··· Dataset excerpts ···

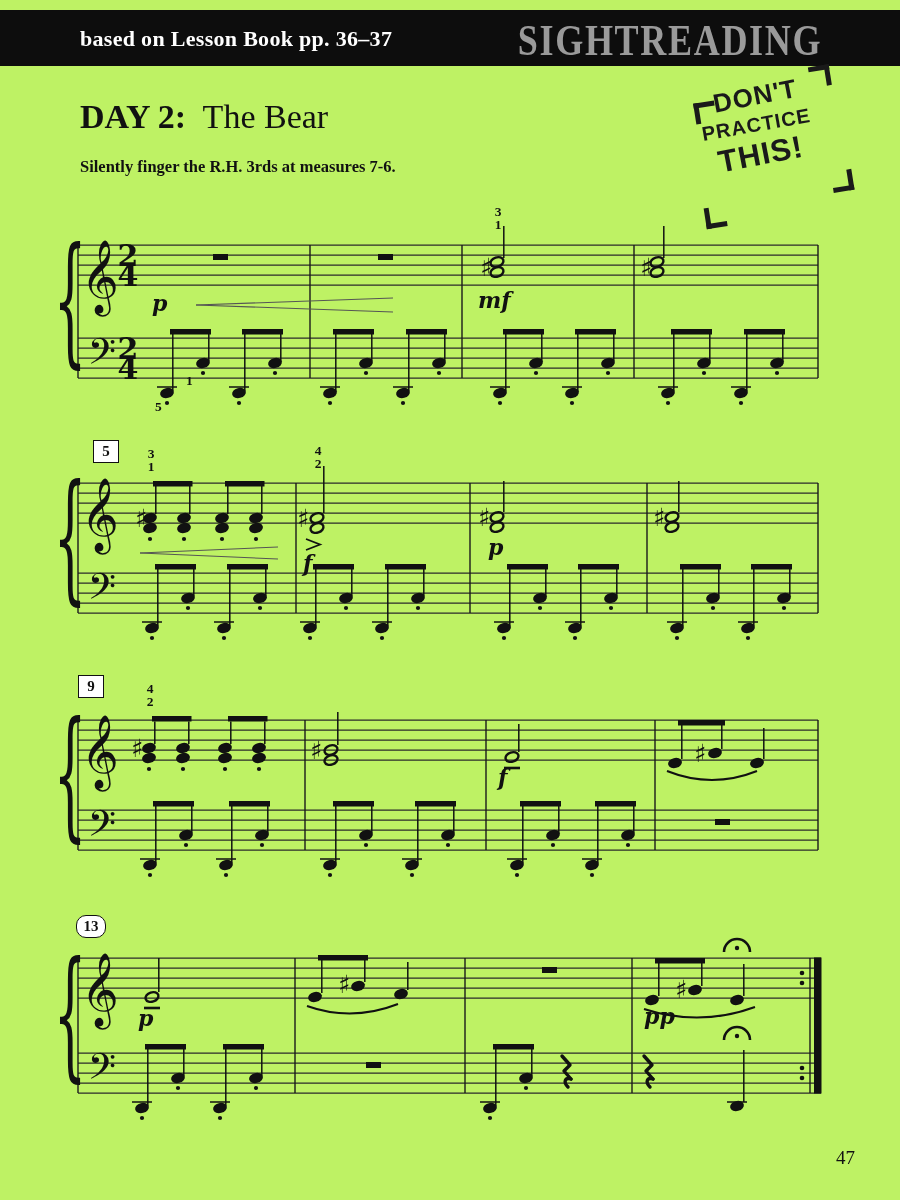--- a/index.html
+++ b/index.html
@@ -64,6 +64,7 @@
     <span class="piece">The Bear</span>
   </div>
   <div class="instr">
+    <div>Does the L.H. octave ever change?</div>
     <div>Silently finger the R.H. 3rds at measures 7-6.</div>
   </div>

···

◆ Action item: Copy all the lines from the data above that hold the word "class".

◆ Answer section:
     <span class="piece">The Bear</span>
   <div class="instr">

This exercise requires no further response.